COVID vaccines that are now available require cold storage and specialized manufacturing, making them difficult to make and distribute, particularly in underdeveloped countries. According to Boston Children’s Hospital researchers in PNAS, a potential vaccine could be easier to create and require no refrigeration.

This method could help fill in the gaps in worldwide vaccination coverage and could be used to develop vaccines for other diseases, according to the researchers, led by Hidde Ploegh (PhD), Novalia Pishesha (PhD), and Thibault Harmand (PhD).

The novel design, unlike current COVID-19 vaccines, is totally protein-based, making it straightforward to manufacture in a wide range of settings.

Nanobodies, generated from alpacas, and the spike protein that binds to receptors on human cells are the two main components of the virus.

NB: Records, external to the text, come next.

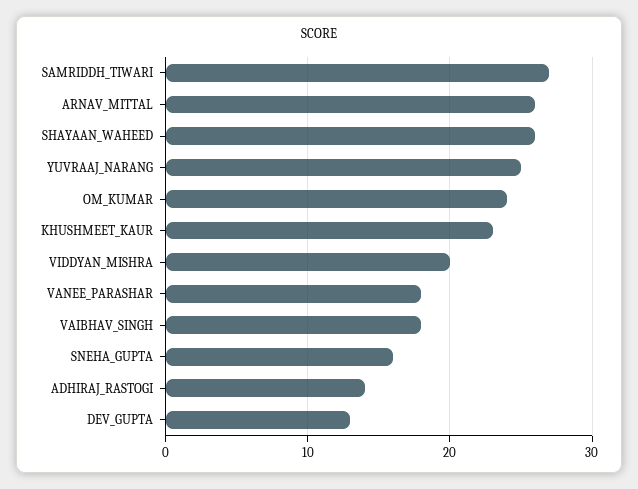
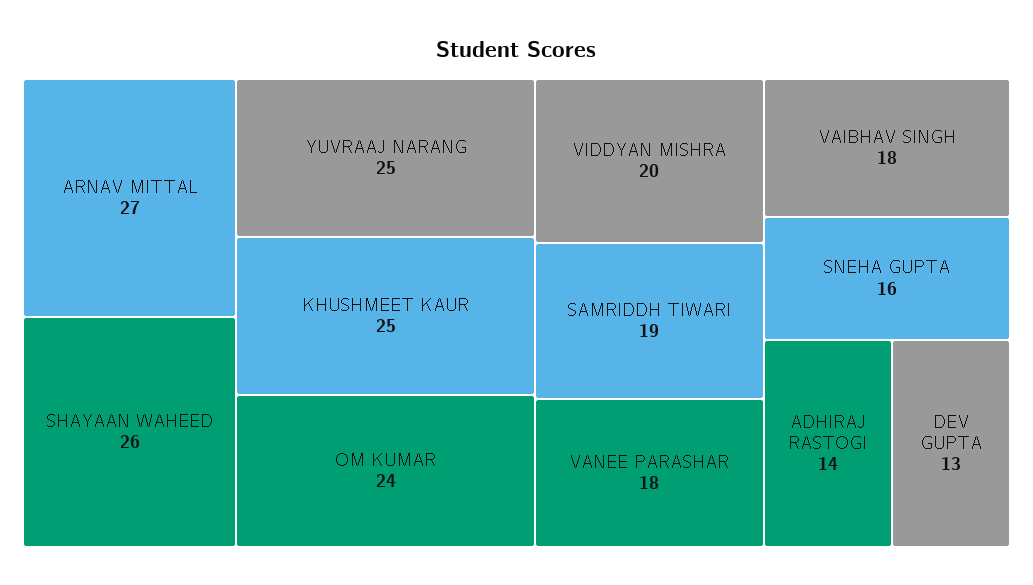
SAMRIDDH_TIWARI: 27 -> 19
ARNAV_MITTAL: 26 -> 27
KHUSHMEET_KAUR: 23 -> 25

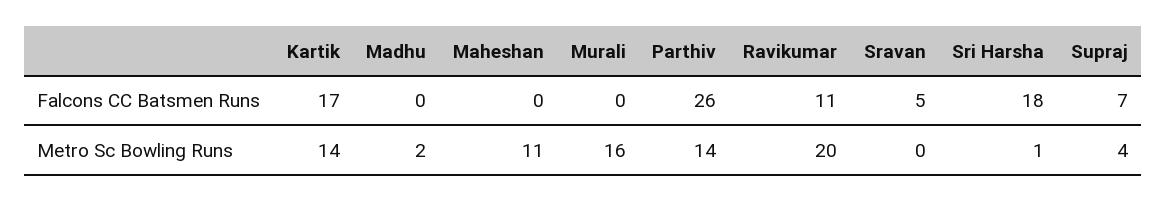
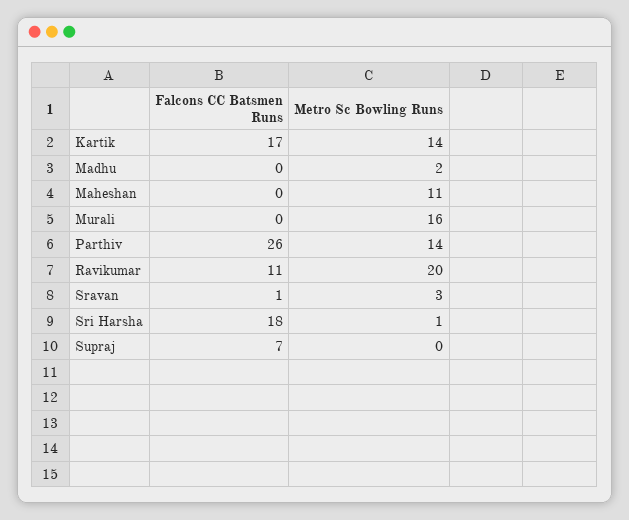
Sravan, Falcons CC Batsmen Runs: 5 -> 1
Sravan, Metro Sc Bowling Runs: 0 -> 3
Supraj, Metro Sc Bowling Runs: 4 -> 0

The vaccine technology relies heavily on nanobodies. Because they recognise class II MHC antigens on the cell surface, they specifically target antigen-presenting cells, which are important for the immune system. These cells will then “show” additional immune cells the vaccine’s “business end,” which is a portion of the spike protein in this case—and thereby trigger a wider immunological response.

Current COVID-19 vaccines trigger the generation of the spike protein at the injection site in the body, and are anticipated to indirectly stimulate antigen-presenting cells, according to Ploegh.

“But taking out the middleman and talking directly to antigen presenting cells is much more efficient,” he says. “The secret sauce is the targeting.”

In the mice experiment, the vaccine stimulated large levels of neutralizing antibodies against the spike protein fragment, eliciting substantial humoral immunity against SARS-CoV-2. It also stimulated T helper cells, which rally other immunological defences, eliciting high cellular immunity.

Since the vaccine is a protein rather than a messenger RNA like the Pfizer/BioNTech and Moderna vaccines, it lends itself considerably better to mass production.

“We don’t need a lot of the fancy technology and expertise that you need to make an mRNA vaccine,” said Harmand. “Skilled workers are currently a bottleneck for production of the COVID vaccine, whereas biopharma has a lot of experience producing protein-based therapeutics at scale.”

This might theoretically allow the vaccine to be manufactured at a number of locations throughout the world, near to where it would be administered. The team has filed a patent and is now looking for biotech or pharmaceutical businesses to collaborate on further testing and, eventually, a clinical trial.

“It may be that initial application is something else other than COVID-19,” says Ploegh.

“This study was the proof of concept that our protein-based approach works well.”